What are laws for?

Why do we have laws? It seems to me that the only good reason for creating a law or regulation is to protect an identifiable victim. Other arbitrary purposes, such as defining or imposing morality, are simply not good enough. But is this distinction a founding principal of our governing civil institutions? I don’t know. Anyone? (Harold….?)

We do have a variety of non-secular institutions that define rituals, beliefs, behavior, and other constructs along different lines, and these are not bound by the principal of protecting an identifiable victim. Does our separation of civil and religious institutions cover this principal, or does our Western and Judaic tradition blur the distinction?

While civil governments do issue proclamations, such as defining an official seal of the state, or designating a day of commemoration, this seems to me to be a separate function of government outside that which can be decided and acted on by the court system. A political body or office-holder may well declare that one plus one is two — or three — but there are no legal consequences for disagreeing. Unless we can define a specific and testable group to be protected by an answer of two or three, it would be inappropriate to elevate either proclamation to be a law or regulation.

About Stearns

Howard Stearns works at High Fidelity, Inc., creating the metaverse. Mr. Stearns has a quarter century experience in systems engineering, applications consulting, and management of advanced software technologies. He was the technical lead of University of Wisconsin's Croquet project, an ambitious project convened by computing pioneer Alan Kay to transform collaboration through 3D graphics and real-time, persistent shared spaces. The CAD integration products Mr. Stearns created for expert system pioneer ICAD set the market standard through IPO and acquisition by Oracle. The embedded systems he wrote helped transform the industrial diamond market. In the early 2000s, Mr. Stearns was named Technology Strategist for Curl, the only startup founded by WWW pioneer Tim Berners-Lee. An expert on programming languages and operating systems, Mr. Stearns created the Eclipse commercial Common Lisp programming implementation. Mr. Stearns has two degrees from M.I.T., and has directed family businesses in early childhood education and publishing.

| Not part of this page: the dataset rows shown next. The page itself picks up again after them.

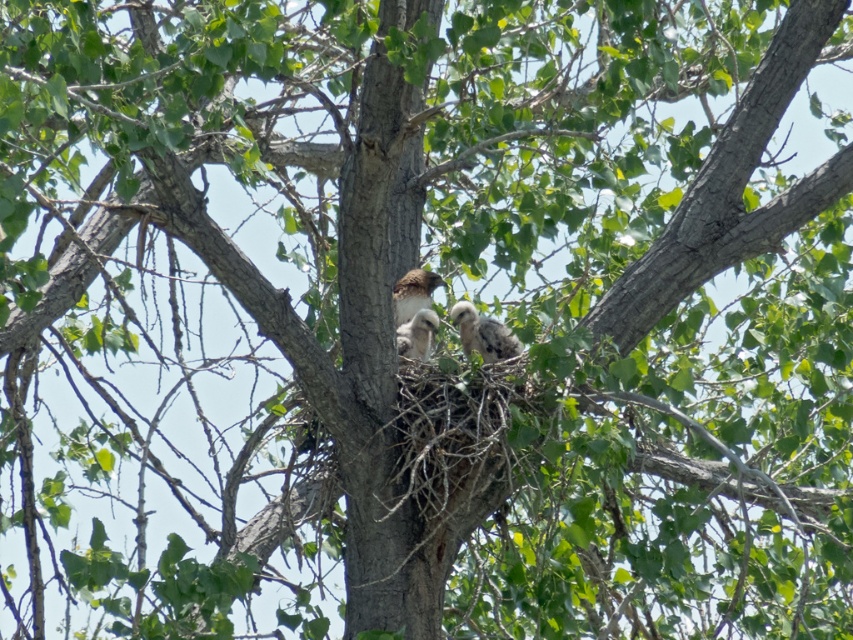
Is brown speckled feathers at center wider than speckled feathered bird at center?

Yes.

Which is below, brown speckled feathers at center or speckled feathered bird at center?

speckled feathered bird at center

Who is more forward, (396,316) or (405,339)?

Point (405,339)

Locate an element on the screen. The width and height of the screenshot is (853, 640). brown speckled feathers at center is located at coordinates (413, 292).

Which is in front, point (479, 340) or point (442, 280)?

Point (479, 340)

Who is positioned more to the left, speckled feathered chick at center or brown speckled feathers at center?

brown speckled feathers at center is more to the left.

Image resolution: width=853 pixels, height=640 pixels. What do you see at coordinates (483, 333) in the screenshot? I see `speckled feathered chick at center` at bounding box center [483, 333].

The height and width of the screenshot is (640, 853). I want to click on speckled feathered chick at center, so click(x=483, y=333).

Does speckled feathered chick at center have a larger size compared to speckled feathered bird at center?

Indeed, speckled feathered chick at center has a larger size compared to speckled feathered bird at center.

Who is taller, speckled feathered chick at center or speckled feathered bird at center?

speckled feathered chick at center is taller.

Is point (508, 342) closer to viewer compared to point (426, 333)?

Yes, point (508, 342) is in front of point (426, 333).

Locate an element on the screen. The height and width of the screenshot is (640, 853). speckled feathered chick at center is located at coordinates (483, 333).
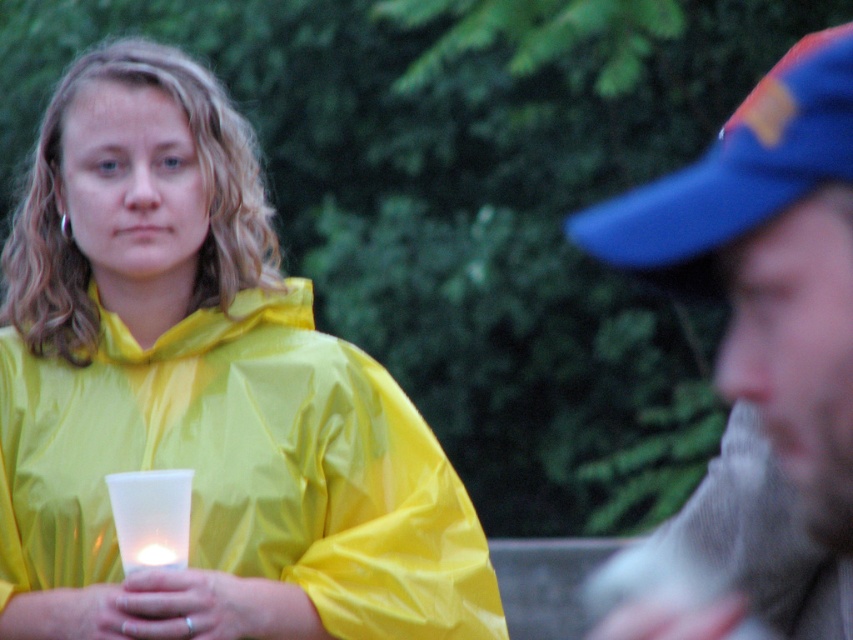
Question: Which of the following is the farthest from the observer?

Choices:
 (A) blue fabric baseball cap at upper right
 (B) translucent plastic candle at lower left

Answer: (B)

Question: Can you confirm if yellow matte raincoat at center is wider than translucent plastic candle at lower left?

Choices:
 (A) no
 (B) yes

Answer: (B)

Question: From the image, what is the correct spatial relationship of yellow matte raincoat at center in relation to translucent plastic candle at lower left?

Choices:
 (A) right
 (B) left

Answer: (A)

Question: Based on their relative distances, which object is farther from the translucent plastic candle at lower left?

Choices:
 (A) blue fabric cap at upper right
 (B) yellow matte raincoat at center
 (C) blue fabric baseball cap at upper right

Answer: (A)

Question: Can you confirm if blue fabric cap at upper right is positioned above translucent plastic candle at lower left?

Choices:
 (A) no
 (B) yes

Answer: (B)

Question: Which of the following is the farthest from the observer?

Choices:
 (A) (372, 397)
 (B) (144, 508)
 (C) (759, 312)
 (D) (801, 136)

Answer: (A)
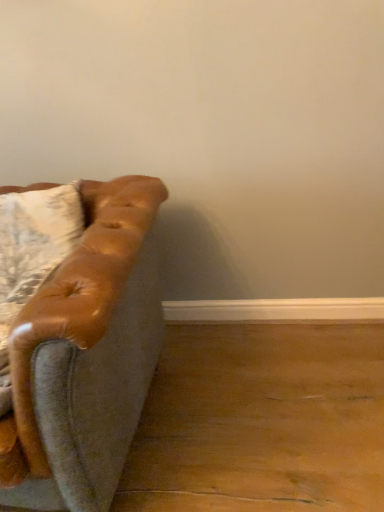
Question: Is leather pillow at left shorter than matte brown leather couch at left?

Choices:
 (A) yes
 (B) no

Answer: (A)

Question: Is leather pillow at left next to matte brown leather couch at left and touching it?

Choices:
 (A) yes
 (B) no

Answer: (B)

Question: Is leather pillow at left to the left of matte brown leather couch at left from the viewer's perspective?

Choices:
 (A) no
 (B) yes

Answer: (A)

Question: Can you confirm if leather pillow at left is smaller than matte brown leather couch at left?

Choices:
 (A) no
 (B) yes

Answer: (B)

Question: From a real-world perspective, is leather pillow at left on matte brown leather couch at left?

Choices:
 (A) yes
 (B) no

Answer: (A)

Question: Is the depth of leather pillow at left greater than that of matte brown leather couch at left?

Choices:
 (A) no
 (B) yes

Answer: (B)

Question: Is matte brown leather couch at left placed right next to leather pillow at left?

Choices:
 (A) yes
 (B) no

Answer: (B)

Question: Does matte brown leather couch at left contain leather pillow at left?

Choices:
 (A) no
 (B) yes

Answer: (B)

Question: Can you confirm if matte brown leather couch at left is positioned to the right of leather pillow at left?

Choices:
 (A) no
 (B) yes

Answer: (A)

Question: From the image's perspective, is matte brown leather couch at left under leather pillow at left?

Choices:
 (A) yes
 (B) no

Answer: (A)

Question: Can you confirm if matte brown leather couch at left is smaller than leather pillow at left?

Choices:
 (A) yes
 (B) no

Answer: (B)

Question: Is the depth of matte brown leather couch at left less than that of leather pillow at left?

Choices:
 (A) yes
 (B) no

Answer: (A)

Question: In the image, is matte brown leather couch at left positioned in front of or behind leather pillow at left?

Choices:
 (A) front
 (B) behind

Answer: (A)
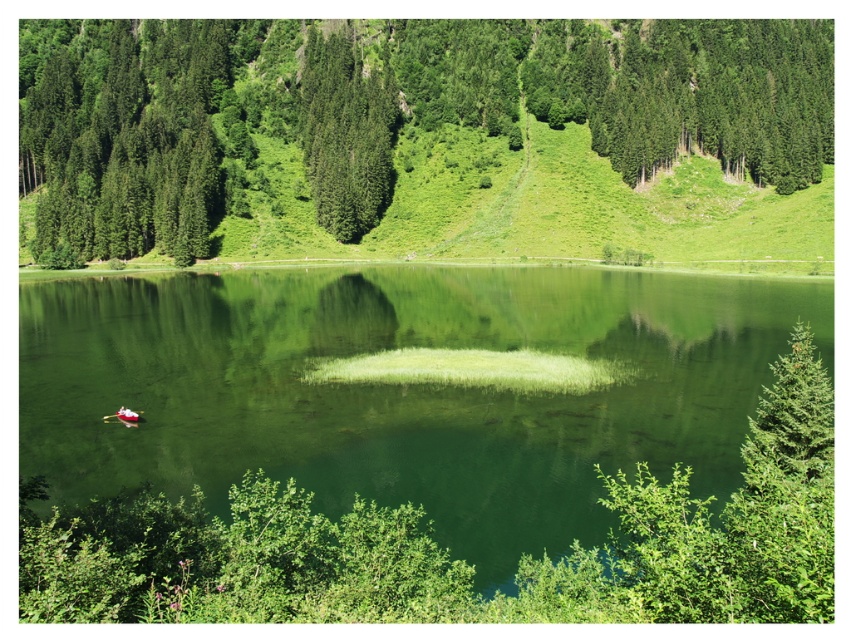
Does point (457, 289) come in front of point (353, 115)?

Yes.

Looking at this image, is the position of green smooth water at center less distant than that of green textured tree at upper center?

Yes, it is.

This screenshot has width=851, height=640. What are the coordinates of `green smooth water at center` in the screenshot? It's located at (401, 387).

Identify the location of green smooth water at center. The image size is (851, 640). (401, 387).

Which is in front, point (630, 362) or point (278, 93)?

Positioned in front is point (630, 362).

Where is `green smooth water at center`? The height and width of the screenshot is (640, 851). green smooth water at center is located at coordinates (401, 387).

Can you confirm if green matte tree at center is smaller than green textured tree at upper center?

  1. “Unless we can define a specific and testable group to be protected by an answer of two or three, it would be inappropriate to elevate either proclamation to be a law or regulation.”

    Interesting except for the fact that in principle the pronouncement of a judge is nothing more than proclamation. What makes it law is a body of documents and precedents that define the current understanding.

    Then there are —

    “One Man, One Vote”
    “E Plurbus Unum”
    “Equality before the law”

    No standing legally, but have meaning culturally. There is always one standing group — Americans.

  2. When I was in law school, I took an excellent class and participated in a legislative drafting clinic taught by B.U. Law Prof Robert Seidman on this subject. His theory was that laws are about influencing human behave to achieve a desired result. The rest of the class was on how law impacts human behavior and how to draft legislation that actually accomplishes what you want to accomplish.

    I have stuck to this approach ever since.

    This naturally begs the question: “but how do we determine the desired result?” That is where policy comes in.

  3. What I’m hearing, then, is that the “protection of an identifiable group” litmus test is not an established principle. Rats.